Forkhead box O1 (FOXO1) is a key regulator of osteogenesis. The aim of this study was to identify the mechanisms of microRNAs (miRNAs) targeting FOXO1 in osteogenic differentiation of human bone marrow mesenchymal stem cells (hMSCs). Three miRNA target prediction programs were used to search for potential miRNAs that target FOXO1. Quantitative real‐time polymerase chain reaction was conducted to detect the expression of miR‐1271‐5p and FOXO1 during osteogenic differentiation. Target gene prediction and screening, luciferase reporter assay was used to verify the downstream target gene of miR‐1271‐5p. The expression levels of FOXO1 and Runx2 were detected by RT‐qPCR and Western blot analysis. Alkaline phosphatase (ALP) activity and matrix mineralization were detected by biochemical methods. The expression levels of Runx2, ALP, and osteocalcin were detected by RT‐qPCR. Our results showed that miR‐1271‐5p was downregulated during osteogenic induction. And the expression levels of miR‐1271‐5p were higher in osteoporotic tissues than that in adjacent nonosteoporotic tissues. The expression levels of FOXO1 were lower in osteoporotic tissues than that in adjacent nonosteoporotic tissues. And a negative correlation was found between miR‐1271‐5p and FOXO1 in osteoporotic tissues. Overexpression of miR‐1271‐5p downregulated FOXO1 and inhibited osteogenic differentiation in hMSCs. Overexpression of miR‐1271‐5p downregulated the expression of osteogenic markers and reduced ALP activity.

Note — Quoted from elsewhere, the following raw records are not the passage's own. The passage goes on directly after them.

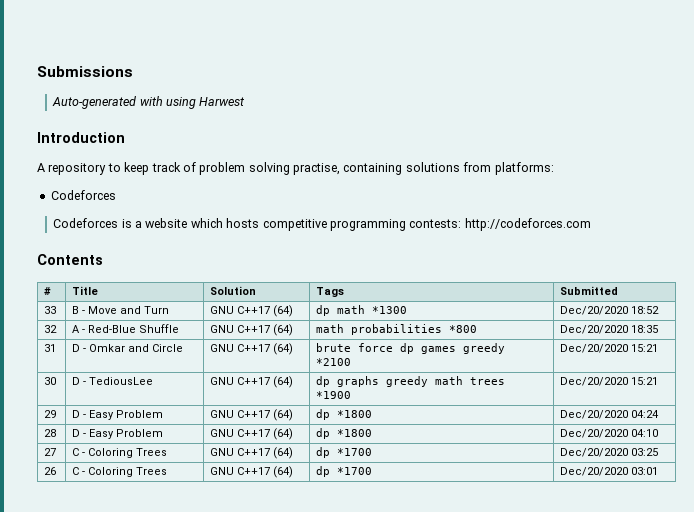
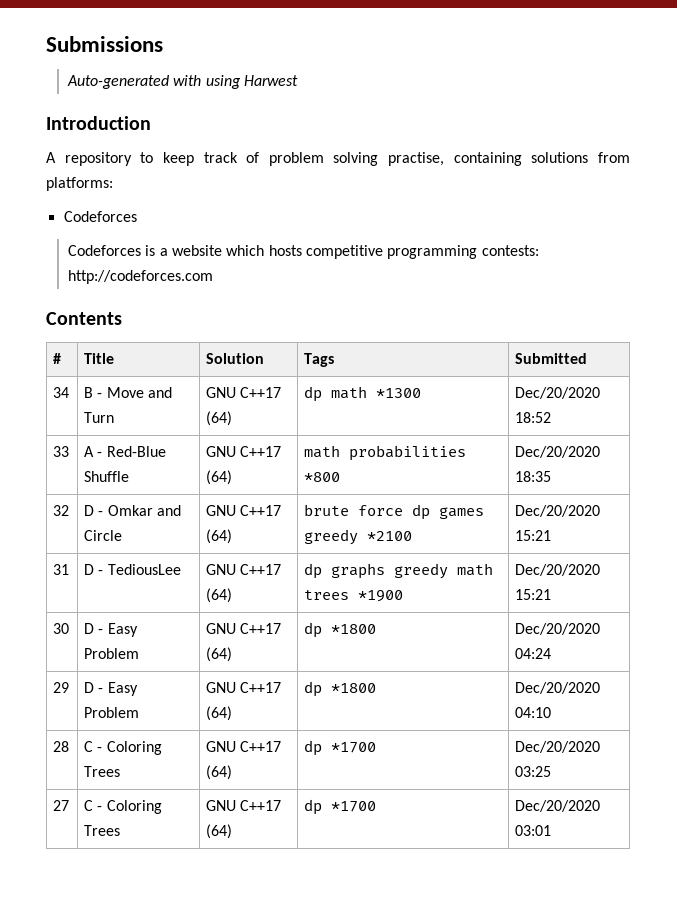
[44,306,57,314] 33 -> [53,387,70,398] 34
[44,325,58,333] 32 -> [53,446,70,457] 33
[44,344,57,352] 31 -> [53,505,70,516] 32
[44,377,57,385] 30 -> [53,564,70,575] 31
[44,410,57,418] 29 -> [53,623,70,634] 30
[44,429,57,437] 28 -> [53,682,70,693] 29
[44,448,57,456] 27 -> [53,741,70,752] 28
[44,467,57,475] 26 -> [53,800,70,811] 27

In addition, ectopic expression of FOXO1 reversed the effect of miR‐1271‐5p on osteogenic differentiation. In conclusion, miR‐1271‐5p functioned as a therapeutic target of osteogenic differentiation in hMSCs by inhibiting FOXO1, which provides valuable insights into the use of miR‐1271‐5p as a target in the treatment of osteoporosis and other bone metabolic diseases.